**RECORDS SUPPLIED**
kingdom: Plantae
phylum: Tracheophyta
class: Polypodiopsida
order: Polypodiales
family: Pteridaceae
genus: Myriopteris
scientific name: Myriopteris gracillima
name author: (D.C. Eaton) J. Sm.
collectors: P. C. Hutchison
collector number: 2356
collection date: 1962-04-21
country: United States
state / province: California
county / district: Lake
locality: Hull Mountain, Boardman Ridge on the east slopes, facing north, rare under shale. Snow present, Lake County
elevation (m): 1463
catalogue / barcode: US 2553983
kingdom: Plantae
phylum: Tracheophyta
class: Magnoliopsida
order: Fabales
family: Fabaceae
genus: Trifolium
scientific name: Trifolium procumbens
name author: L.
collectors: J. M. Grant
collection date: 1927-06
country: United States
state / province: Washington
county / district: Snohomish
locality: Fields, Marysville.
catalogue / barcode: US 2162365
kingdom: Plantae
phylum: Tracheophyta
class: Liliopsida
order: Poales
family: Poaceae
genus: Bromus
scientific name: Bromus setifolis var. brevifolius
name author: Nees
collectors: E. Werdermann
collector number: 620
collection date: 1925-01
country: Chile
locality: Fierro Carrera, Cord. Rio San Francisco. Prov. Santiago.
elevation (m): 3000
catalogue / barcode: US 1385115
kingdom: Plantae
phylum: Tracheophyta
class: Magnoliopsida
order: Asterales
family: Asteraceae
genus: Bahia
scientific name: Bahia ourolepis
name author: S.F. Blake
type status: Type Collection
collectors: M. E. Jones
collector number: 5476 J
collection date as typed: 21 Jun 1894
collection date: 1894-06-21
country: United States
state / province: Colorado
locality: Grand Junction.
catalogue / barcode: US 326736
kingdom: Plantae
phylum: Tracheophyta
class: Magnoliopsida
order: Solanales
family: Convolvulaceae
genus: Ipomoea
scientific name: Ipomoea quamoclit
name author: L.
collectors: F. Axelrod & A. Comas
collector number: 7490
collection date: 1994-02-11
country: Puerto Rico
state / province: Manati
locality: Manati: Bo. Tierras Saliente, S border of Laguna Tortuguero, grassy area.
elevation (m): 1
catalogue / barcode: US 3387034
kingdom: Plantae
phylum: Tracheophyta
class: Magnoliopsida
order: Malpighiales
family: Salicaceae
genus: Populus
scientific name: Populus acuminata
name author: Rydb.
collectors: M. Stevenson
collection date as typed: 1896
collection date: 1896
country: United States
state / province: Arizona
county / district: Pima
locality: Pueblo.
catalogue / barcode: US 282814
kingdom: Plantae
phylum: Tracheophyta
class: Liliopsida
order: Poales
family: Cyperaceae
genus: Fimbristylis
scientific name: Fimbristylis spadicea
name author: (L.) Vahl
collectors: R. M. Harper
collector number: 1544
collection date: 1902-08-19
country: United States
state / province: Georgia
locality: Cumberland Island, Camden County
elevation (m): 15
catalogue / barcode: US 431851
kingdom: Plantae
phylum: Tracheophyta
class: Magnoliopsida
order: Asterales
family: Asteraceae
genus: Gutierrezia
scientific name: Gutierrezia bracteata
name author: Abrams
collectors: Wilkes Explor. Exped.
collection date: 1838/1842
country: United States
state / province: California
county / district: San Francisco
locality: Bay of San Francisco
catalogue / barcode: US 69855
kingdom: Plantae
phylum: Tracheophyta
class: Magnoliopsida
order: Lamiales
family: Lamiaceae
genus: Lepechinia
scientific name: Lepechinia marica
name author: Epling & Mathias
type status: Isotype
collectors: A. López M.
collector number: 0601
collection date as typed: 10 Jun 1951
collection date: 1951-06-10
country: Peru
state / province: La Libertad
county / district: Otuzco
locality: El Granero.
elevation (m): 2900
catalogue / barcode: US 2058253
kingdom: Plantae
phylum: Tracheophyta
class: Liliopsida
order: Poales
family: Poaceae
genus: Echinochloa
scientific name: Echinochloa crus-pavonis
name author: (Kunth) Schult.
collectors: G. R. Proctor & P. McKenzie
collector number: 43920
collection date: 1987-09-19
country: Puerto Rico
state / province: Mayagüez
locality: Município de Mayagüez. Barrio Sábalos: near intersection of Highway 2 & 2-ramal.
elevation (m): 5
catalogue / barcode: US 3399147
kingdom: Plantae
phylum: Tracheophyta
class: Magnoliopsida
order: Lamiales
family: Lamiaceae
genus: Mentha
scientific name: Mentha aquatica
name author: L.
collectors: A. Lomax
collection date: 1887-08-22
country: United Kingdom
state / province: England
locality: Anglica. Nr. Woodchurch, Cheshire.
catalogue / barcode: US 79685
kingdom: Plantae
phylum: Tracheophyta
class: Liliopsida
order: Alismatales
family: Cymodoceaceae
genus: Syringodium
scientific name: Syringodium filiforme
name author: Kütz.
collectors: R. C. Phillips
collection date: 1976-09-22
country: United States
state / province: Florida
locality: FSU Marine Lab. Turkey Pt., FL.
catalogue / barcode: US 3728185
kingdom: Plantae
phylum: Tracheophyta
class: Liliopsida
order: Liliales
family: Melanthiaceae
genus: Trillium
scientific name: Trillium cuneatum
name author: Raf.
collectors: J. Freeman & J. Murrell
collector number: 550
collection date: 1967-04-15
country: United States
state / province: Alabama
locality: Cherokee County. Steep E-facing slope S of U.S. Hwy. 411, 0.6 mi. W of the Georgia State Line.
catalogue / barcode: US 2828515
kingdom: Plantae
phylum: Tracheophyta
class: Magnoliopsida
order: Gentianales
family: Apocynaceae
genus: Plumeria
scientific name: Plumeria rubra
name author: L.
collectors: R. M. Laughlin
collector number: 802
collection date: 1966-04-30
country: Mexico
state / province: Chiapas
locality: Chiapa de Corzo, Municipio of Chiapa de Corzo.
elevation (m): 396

**WHAT THE EXERCISE ASKS**
Convert the lines of the records above into a JSON list of strings, one string per line and no blank lines. Begin at the line containing "catalogue / barcode: US 2162365" and stop after the line containing "county / district: Pima".

**SOLUTION TO THIS PROBLEM**
[
  "catalogue / barcode: US 2162365",
  "kingdom: Plantae",
  "phylum: Tracheophyta",
  "class: Liliopsida",
  "order: Poales",
  "family: Poaceae",
  "genus: Bromus",
  "scientific name: Bromus setifolis var. brevifolius",
  "name author: Nees",
  "collectors: E. Werdermann",
  "collector number: 620",
  "collection date: 1925-01",
  "country: Chile",
  "locality: Fierro Carrera, Cord. Rio San Francisco. Prov. Santiago.",
  "elevation (m): 3000",
  "catalogue / barcode: US 1385115",
  "kingdom: Plantae",
  "phylum: Tracheophyta",
  "class: Magnoliopsida",
  "order: Asterales",
  "family: Asteraceae",
  "genus: Bahia",
  "scientific name: Bahia ourolepis",
  "name author: S.F. Blake",
  "type status: Type Collection",
  "collectors: M. E. Jones",
  "collector number: 5476 J",
  "collection date as typed: 21 Jun 1894",
  "collection date: 1894-06-21",
  "country: United States",
  "state / province: Colorado",
  "locality: Grand Junction.",
  "catalogue / barcode: US 326736",
  "kingdom: Plantae",
  "phylum: Tracheophyta",
  "class: Magnoliopsida",
  "order: Solanales",
  "family: Convolvulaceae",
  "genus: Ipomoea",
  "scientific name: Ipomoea quamoclit",
  "name author: L.",
  "collectors: F. Axelrod & A. Comas",
  "collector number: 7490",
  "collection date: 1994-02-11",
  "country: Puerto Rico",
  "state / province: Manati",
  "locality: Manati: Bo. Tierras Saliente, S border of Laguna Tortuguero, grassy area.",
  "elevation (m): 1",
  "catalogue / barcode: US 3387034",
  "kingdom: Plantae",
  "phylum: Tracheophyta",
  "class: Magnoliopsida",
  "order: Malpighiales",
  "family: Salicaceae",
  "genus: Populus",
  "scientific name: Populus acuminata",
  "name author: Rydb.",
  "collectors: M. Stevenson",
  "collection date as typed: 1896",
  "collection date: 1896",
  "country: United States",
  "state / province: Arizona",
  "county / district: Pima"
]